A BISHOP used to joke with me that a deanery synod was a group of well-meaning Anglicans waiting to go home. He saw every aspect of the rural or area deanery as a waste of time, and was firmly in favour of its abolition. The parish was at the coalface of church life, he insisted, and the diocese could provide any external support that it needed.
I disagreed with him. The deanery supports parishes by encouraging interdependence and in affirming a central tenet of Anglican polity: “to include all its members in the discernment of Christian truth and in the government of the Church” (Synodical Government in the Church of England, the Bridge report, 1997). The 2004 report Mission-shaped Church added a further benefit: “Once the need of a network approach is recognised, the deanery becomes an essential unit for mission.”
The deanery acts as a middle brother to the parish, specially when the diocese is perceived as Big Brother and dispensing unhelpful demands. To change the metaphor, if the deanery conducts the “orchestra” of parish churches, it does so not from a grand rostrum, but from within the violin section, as in times past.
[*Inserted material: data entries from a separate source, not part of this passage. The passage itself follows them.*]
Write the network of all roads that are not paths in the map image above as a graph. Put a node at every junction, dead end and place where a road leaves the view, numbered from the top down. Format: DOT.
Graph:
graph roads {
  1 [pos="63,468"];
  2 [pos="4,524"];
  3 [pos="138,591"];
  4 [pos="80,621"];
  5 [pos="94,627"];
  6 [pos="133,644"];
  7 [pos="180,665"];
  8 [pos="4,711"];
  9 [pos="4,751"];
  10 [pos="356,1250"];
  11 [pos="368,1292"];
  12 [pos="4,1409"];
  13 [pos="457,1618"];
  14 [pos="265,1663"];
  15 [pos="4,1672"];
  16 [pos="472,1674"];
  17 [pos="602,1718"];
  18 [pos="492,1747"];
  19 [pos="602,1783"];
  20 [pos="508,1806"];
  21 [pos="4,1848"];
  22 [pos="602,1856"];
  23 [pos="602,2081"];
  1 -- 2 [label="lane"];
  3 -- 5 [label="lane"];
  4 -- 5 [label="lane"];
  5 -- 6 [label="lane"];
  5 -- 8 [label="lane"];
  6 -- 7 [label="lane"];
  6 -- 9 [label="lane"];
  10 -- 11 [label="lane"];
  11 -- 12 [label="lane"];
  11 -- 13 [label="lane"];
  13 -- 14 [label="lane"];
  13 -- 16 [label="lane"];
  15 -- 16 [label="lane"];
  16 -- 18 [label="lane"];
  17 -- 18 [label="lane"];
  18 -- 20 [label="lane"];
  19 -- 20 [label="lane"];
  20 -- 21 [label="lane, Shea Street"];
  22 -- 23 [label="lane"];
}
Canon John Tiller, in his report A Strategy for the Church’s Ministry (for a precursor of the Ministry Division, ACCM), saw the value of the deanery as long ago as 1983. He argued that ministry would be most effective if we regarded the deanery as the local church.
With that wider perspective, the possibilities for mission are viewd more clearly than from a parish. It also encourages parishes to pool resources rather than duplicate them or suffer a depletion of them. Tiller suggests that the diocese should deal with finance, the parish with worship and pastoral care, and the deanery with mission.
THERE are, of course, risks in any plan to transfer mission strategy from the parish to the deanery.
The main one is the creation of distance. It is part of the Anglican ethos to provide a generous presence to the nation through its parochial system. Both the clergy and the laity together have seen to it that even the smallest of communities has had access to the Church’s worship and ministry. They have known where to find us. If we lose that, we lose something vital to our identity and mission.
The other risk of shaping mission at deanery level is loss of authenticity. When those who stand outside the immediacy of a situation and say something like “We know exactly how you feel,” it has a hollow ring. We need to be rooted and embedded in a context if our voice is to be respected.
So careful and constant attention to communication will be required. We live in a digital age in which social media can often help to replace physical proximity. Alongside this, listening will be of paramount importance: to laity who live “inside” situations, and to groups and secular partners who share our concern for communities.
But, if there are risks in widening the scope of mission and ministry, there are also gains.
It will mean that the Church can plan its outreach not on where people sleep, but on where they live, work, and play. It will allow greater flexibility in deciding where to concentrate resources rather than being restrained by parochial boundaries. Mission often needs to focus on people groups or specialised spheres (such as gyms or cafés), which are dotted both in and beyond discrete geographical units of church life, such as parishes.
It could result in “rewilding”, as we cease to manage the pastoral care of communities as tightly as we have, and lead not to spiritual barrenness, but renewed bountifulness, as Steve Aisthorpe shows in his book Rewilding the Church (New Titles, 14 August).
One further advantage would be sustainability. In the rural context particularly, church groups or activities often lack critical mass. This could be overcome if we were not so precious about parochial boundaries. It is high time that the old ceremony of “beating the bounds” became “blessing the bonds”, as we swap an emphasis on separation for an affirmation of togetherness.
IN DOING all this, I hope that we can escape the illusion that we are making the Church successful, in any sense of that word. Rowan Williams recently wrote that “the fundamental model of the New Testament is that God’s way of changing things is failure.”
We have chased the alternative too often and for too long, but now we are experiencing a real measure of weakness. The old systems, built on power and prestige, are fast collapsing; but, before they either disappear completely or turn into something almost unrecognisable, we need to salvage what has been valid and verifiable in them.
For the time being at least, the deanery is ideally placed to perform that task.
The Ven. Paul W. Thomas is the Archdeacon of Salop in the diocese of Lichfield.